:: Task goal ::
List every line in the records that contains the string "bend", matching case exactly.

—————

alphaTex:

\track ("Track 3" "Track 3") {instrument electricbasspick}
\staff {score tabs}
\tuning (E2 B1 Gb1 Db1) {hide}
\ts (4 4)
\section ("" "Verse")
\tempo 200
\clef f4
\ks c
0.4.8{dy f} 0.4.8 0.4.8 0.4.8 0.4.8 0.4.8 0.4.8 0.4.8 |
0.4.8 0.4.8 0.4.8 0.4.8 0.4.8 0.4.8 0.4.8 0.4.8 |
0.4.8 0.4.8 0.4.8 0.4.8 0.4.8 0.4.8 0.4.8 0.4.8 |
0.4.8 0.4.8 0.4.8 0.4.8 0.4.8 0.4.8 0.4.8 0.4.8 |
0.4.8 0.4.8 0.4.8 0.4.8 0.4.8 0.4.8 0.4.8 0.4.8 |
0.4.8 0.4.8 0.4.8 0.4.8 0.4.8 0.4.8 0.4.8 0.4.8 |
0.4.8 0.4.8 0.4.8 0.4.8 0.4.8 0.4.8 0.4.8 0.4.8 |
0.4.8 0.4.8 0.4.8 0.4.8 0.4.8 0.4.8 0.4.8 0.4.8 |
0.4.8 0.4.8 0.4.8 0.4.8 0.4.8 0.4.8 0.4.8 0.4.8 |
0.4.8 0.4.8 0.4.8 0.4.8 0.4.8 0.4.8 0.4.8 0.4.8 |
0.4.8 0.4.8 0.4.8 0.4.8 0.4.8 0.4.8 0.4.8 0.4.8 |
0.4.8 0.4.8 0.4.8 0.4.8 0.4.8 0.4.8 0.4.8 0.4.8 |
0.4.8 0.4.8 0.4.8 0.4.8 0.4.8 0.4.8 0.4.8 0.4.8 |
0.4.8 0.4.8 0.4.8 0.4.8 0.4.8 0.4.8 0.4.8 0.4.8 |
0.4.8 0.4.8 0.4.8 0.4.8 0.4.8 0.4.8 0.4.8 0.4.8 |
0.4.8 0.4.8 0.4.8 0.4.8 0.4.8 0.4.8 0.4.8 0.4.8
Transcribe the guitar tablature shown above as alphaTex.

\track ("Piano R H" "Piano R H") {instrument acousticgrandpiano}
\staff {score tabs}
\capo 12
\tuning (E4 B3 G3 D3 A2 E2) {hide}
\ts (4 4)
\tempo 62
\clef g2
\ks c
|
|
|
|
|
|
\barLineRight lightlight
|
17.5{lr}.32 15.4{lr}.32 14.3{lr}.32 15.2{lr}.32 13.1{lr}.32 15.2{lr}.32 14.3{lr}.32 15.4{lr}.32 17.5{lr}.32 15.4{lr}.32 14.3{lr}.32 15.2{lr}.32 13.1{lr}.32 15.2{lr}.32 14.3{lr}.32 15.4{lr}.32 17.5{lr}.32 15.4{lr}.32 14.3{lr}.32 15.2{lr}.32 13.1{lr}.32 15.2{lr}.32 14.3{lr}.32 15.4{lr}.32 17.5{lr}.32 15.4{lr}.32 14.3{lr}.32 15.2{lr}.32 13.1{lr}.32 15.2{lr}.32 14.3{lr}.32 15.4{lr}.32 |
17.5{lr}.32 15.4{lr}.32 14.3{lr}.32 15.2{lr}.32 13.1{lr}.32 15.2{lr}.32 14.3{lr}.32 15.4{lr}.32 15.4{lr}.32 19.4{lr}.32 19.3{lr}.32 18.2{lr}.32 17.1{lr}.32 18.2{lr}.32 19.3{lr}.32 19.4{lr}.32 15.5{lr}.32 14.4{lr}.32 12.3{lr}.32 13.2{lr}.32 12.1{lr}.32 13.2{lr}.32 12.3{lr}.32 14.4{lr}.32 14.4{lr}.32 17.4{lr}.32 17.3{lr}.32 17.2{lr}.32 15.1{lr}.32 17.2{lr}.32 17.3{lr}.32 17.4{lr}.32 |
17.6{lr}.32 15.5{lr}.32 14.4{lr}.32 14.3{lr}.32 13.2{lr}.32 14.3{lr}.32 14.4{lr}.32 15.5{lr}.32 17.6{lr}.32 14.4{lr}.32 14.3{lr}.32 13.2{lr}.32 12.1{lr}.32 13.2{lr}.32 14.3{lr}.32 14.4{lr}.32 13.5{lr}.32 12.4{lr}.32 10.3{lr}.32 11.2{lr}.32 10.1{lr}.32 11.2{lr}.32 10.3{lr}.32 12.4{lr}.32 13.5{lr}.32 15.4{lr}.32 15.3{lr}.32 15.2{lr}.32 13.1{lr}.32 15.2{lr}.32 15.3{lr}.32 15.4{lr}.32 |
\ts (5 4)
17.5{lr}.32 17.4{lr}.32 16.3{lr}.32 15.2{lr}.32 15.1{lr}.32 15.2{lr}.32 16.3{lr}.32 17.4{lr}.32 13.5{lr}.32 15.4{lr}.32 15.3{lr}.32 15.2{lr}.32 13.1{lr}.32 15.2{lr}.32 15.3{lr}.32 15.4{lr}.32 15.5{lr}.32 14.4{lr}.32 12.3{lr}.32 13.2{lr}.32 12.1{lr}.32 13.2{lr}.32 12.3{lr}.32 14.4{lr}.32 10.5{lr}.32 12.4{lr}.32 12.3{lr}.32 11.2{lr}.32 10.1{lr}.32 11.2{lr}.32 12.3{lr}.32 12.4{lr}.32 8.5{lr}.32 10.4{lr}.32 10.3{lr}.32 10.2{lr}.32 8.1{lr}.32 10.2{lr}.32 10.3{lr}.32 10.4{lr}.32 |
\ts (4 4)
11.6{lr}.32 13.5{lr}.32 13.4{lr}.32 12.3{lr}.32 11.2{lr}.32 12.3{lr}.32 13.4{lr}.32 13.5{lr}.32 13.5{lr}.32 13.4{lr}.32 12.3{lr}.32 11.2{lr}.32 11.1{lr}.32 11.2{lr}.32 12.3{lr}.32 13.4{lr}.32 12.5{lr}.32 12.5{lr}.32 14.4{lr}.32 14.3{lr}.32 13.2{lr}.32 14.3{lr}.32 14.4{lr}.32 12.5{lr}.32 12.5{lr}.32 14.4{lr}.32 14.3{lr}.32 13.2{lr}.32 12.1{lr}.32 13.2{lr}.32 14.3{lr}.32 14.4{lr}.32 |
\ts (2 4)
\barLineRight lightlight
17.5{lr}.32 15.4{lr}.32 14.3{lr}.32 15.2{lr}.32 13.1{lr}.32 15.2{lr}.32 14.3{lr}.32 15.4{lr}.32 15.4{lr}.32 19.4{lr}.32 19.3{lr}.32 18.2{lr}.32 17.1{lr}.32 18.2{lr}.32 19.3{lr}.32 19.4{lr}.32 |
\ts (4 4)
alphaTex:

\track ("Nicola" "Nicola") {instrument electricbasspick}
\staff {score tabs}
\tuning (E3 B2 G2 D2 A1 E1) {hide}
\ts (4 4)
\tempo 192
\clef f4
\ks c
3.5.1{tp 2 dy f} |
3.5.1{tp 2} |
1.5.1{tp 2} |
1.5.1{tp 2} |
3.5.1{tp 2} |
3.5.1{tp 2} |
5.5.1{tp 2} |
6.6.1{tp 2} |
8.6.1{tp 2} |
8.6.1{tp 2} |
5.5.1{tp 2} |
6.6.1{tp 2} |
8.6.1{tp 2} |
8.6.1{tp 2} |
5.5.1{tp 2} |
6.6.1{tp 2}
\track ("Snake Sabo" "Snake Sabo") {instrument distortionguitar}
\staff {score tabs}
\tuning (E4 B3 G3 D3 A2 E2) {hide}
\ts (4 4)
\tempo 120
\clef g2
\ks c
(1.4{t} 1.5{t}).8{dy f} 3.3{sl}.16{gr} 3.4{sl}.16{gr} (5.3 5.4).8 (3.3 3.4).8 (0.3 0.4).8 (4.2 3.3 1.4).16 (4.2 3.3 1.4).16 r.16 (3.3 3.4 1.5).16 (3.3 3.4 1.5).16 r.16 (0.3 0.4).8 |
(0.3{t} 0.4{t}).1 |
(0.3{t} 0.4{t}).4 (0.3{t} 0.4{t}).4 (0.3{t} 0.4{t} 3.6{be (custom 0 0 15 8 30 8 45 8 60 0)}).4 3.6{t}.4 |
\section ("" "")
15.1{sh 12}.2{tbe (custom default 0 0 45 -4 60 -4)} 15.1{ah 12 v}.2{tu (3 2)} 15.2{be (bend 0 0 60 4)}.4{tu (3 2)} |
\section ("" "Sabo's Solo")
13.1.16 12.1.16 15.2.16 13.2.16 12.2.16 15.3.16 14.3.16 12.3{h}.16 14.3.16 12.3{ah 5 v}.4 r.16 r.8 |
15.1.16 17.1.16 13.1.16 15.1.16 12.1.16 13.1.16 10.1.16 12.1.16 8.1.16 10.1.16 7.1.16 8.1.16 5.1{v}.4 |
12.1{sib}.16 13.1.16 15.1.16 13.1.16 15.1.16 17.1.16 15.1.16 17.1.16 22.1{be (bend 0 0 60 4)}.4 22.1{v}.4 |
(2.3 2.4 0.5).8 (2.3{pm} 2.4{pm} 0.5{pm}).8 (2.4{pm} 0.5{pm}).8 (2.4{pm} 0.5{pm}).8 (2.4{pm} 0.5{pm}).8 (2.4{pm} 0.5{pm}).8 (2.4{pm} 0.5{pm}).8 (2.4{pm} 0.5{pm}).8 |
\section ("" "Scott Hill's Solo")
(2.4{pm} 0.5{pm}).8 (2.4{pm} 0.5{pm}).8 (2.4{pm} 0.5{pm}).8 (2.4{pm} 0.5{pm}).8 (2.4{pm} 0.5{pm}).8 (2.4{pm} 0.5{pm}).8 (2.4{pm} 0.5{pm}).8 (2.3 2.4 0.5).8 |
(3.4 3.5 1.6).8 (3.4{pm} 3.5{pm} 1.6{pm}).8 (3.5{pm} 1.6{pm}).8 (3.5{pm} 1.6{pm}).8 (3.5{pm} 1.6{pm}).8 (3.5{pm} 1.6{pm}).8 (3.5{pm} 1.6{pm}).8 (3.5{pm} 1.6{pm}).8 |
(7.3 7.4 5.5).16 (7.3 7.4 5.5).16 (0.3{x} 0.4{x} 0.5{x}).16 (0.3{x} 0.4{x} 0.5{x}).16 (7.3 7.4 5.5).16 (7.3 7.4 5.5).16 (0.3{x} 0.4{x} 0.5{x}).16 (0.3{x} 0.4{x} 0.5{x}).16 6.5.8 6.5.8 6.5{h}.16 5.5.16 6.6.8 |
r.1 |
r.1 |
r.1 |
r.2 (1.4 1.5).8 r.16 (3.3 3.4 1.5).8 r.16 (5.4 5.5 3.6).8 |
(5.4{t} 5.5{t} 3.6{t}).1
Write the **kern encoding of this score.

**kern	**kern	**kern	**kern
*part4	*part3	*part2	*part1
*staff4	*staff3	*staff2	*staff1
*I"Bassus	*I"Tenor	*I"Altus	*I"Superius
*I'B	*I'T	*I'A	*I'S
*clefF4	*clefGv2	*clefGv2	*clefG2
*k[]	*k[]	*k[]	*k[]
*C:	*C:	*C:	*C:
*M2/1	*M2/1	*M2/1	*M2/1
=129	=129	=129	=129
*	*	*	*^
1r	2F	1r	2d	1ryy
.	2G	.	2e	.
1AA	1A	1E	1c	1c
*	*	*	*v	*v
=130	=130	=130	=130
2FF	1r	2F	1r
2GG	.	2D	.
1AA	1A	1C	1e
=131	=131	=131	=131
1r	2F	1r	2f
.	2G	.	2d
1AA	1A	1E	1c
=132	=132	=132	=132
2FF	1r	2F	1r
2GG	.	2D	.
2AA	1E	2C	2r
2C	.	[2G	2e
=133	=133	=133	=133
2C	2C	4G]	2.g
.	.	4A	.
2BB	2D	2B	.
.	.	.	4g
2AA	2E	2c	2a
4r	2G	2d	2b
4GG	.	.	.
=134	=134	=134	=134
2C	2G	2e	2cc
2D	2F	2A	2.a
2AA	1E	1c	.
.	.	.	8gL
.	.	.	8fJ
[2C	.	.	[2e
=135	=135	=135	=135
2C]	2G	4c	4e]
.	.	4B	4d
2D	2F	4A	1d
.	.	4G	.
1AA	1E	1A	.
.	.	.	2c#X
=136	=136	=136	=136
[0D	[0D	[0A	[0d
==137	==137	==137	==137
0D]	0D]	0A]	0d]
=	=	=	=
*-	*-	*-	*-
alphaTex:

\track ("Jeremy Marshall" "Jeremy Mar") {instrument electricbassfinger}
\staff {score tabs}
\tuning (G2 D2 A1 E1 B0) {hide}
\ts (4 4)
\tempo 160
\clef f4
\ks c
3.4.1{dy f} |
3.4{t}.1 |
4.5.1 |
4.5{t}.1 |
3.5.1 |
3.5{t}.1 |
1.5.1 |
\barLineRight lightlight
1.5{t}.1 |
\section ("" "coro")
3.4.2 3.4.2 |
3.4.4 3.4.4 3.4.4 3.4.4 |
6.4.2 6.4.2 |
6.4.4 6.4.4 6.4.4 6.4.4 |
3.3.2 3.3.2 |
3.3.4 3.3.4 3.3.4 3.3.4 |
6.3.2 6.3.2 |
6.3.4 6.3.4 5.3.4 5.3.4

—————

:: Result ::
15.1{sh 12}.2{tbe (custom default 0 0 45 -4 60 -4)} 15.1{ah 12 v}.2{tu (3 2)} 15.2{be (bend 0 0 60 4)}.4{tu (3 2)} |
12.1{sib}.16 13.1.16 15.1.16 13.1.16 15.1.16 17.1.16 15.1.16 17.1.16 22.1{be (bend 0 0 60 4)}.4 22.1{v}.4 |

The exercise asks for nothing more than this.